Human-Centered Physical AI: Contextual Intelligence for Real-World Activities

Speaker: Mingzhe LI
Carnegie Mellon University

Title: Human-Centered Physical AI: Contextual Intelligence for Real-World Activities

Date: Monday, 26 January 2026

Time: 3:00pm - 4:00pm

Venue: Lecture Theater F
(Leung Yat Sing Lecture Theater), near lift 25/26, HKUST

Abstract:

AI systems excel at digital tasks such as language generation and content creation, yet they often struggle in everyday physical activities that demand perception, temporal reasoning, and real-time interaction. Tasks like cooking, applying makeup, or navigating a museum require a contextual grammar of physical activity—capturing evolving object states, procedural structure, safety constraints, multimodal cues, and human goals. In this talk, I present a research pipeline for building this contextual grammar as a foundation for human-centered physical AI, motivated by accessibility and grounded in empirical studies with people with disabilities. Accessibility serves as a lens for revealing fundamental breakdowns in current AI systems and for identifying the representations and interactions needed for reliable physical assistance. I introduce object-status ontologies, spatial schemas, and temporal–causal models, and demonstrate them through systems such as OSCAR and AROMA, which combine multimodal perception, real-time inference, and assistive feedback for non-visual cooking and creative expression. Together, my research shows how accessibility-driven design can produce more robust, context-aware AI agents that benefit everyone operating in the complex, dynamic realities of everyday life.


Biography:

Franklin Mingzhe Li is a final-year Ph.D. candidate in the Human-Computer Interaction Institute at Carnegie Mellon University, advised by Prof.
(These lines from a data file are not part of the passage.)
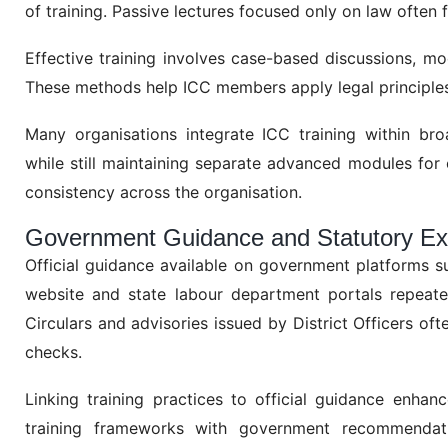
of training. Passive lectures focused only on law often 
Effective training involves case-based discussions, moc
These methods help ICC members apply legal principles 
Many organisations integrate ICC training within br
while still maintaining separate advanced modules fo
consistency across the organisation.
Government Guidance and Statutory Ex
Official guidance available on government platforms 
website and state labour department portals repeatedl
Circulars and advisories issued by District Officers of
checks.
Linking training practices to official guidance enhan
training frameworks with government recommendati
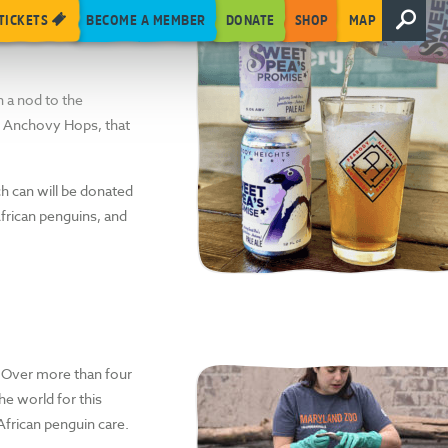
abitat, we’ve
TICKETS
BECOME A MEMBER
DONATE
SHOP
MAP
ks this season, Peabody
In a nod to the
ed Anchovy Hops, that
ch can will be donated
African penguins, and
. Over more than four
e world for this
African penguin care.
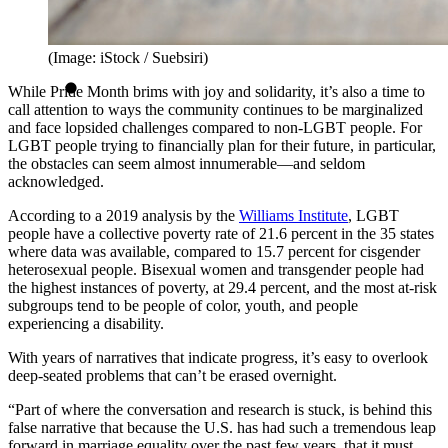
(Image: iStock / Suebsiri)
While Pride Month brims with joy and solidarity, it’s also a time to
call attention to ways the community continues to be marginalized
and face lopsided challenges compared to non-LGBT people. For
LGBT people trying to financially plan for their future, in particular,
the obstacles can seem almost innumerable—and seldom
acknowledged.
According to a 2019 analysis by the
Williams Institute
, LGBT
people have a collective poverty rate of 21.6 percent in the 35 states
where data was available, compared to 15.7 percent for cisgender
heterosexual people. Bisexual women and transgender people had
the highest instances of poverty, at 29.4 percent, and the most at-risk
subgroups tend to be people of color, youth, and people
experiencing a disability.
With years of narratives that indicate progress, it’s easy to overlook
deep-seated problems that can’t be erased overnight.
“Part of where the conversation and research is stuck, is behind this
false narrative that because the U.S. has had such a tremendous leap
forward in marriage equality over the past few years, that it must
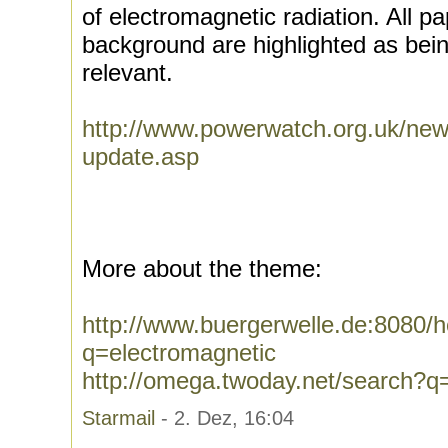
of electromagnetic radiation. All p
background are highlighted as being
relevant.
http://www.powerwatch.org.uk/new
update.asp
More about the theme:
http://www.buergerwelle.de:8080
q=electromagnetic
http://omega.twoday.net/search?q
Starmail
- 2. Dez, 16:04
Patrick Carrington. He is an NSERC Postgraduate Fellow and a Stuart K. Card Fellow. His research bridges HCI, accessibility, and ubiquitous computing to close the cyber–physical gap in AI systems. Franklin studies how people engage in everyday physical activities, develops design frameworks and contextual grammars, and builds contextual AI systems that integrate vision, modeling, and interaction to support real-world activities. His work has been published in over 30 full papers at top HCI venues, including CHI, UIST, CSCW, IMWUT, and ASSETS, and has received the Best Artifact Award at ASSETS, as well as recognition from IEEE Spectrum, Communications of the ACM, New Scientist, and Yahoo News. Franklin has also helped secure over USD 1.5 million in competitive grants and fellowships spanning academia, industry, and government.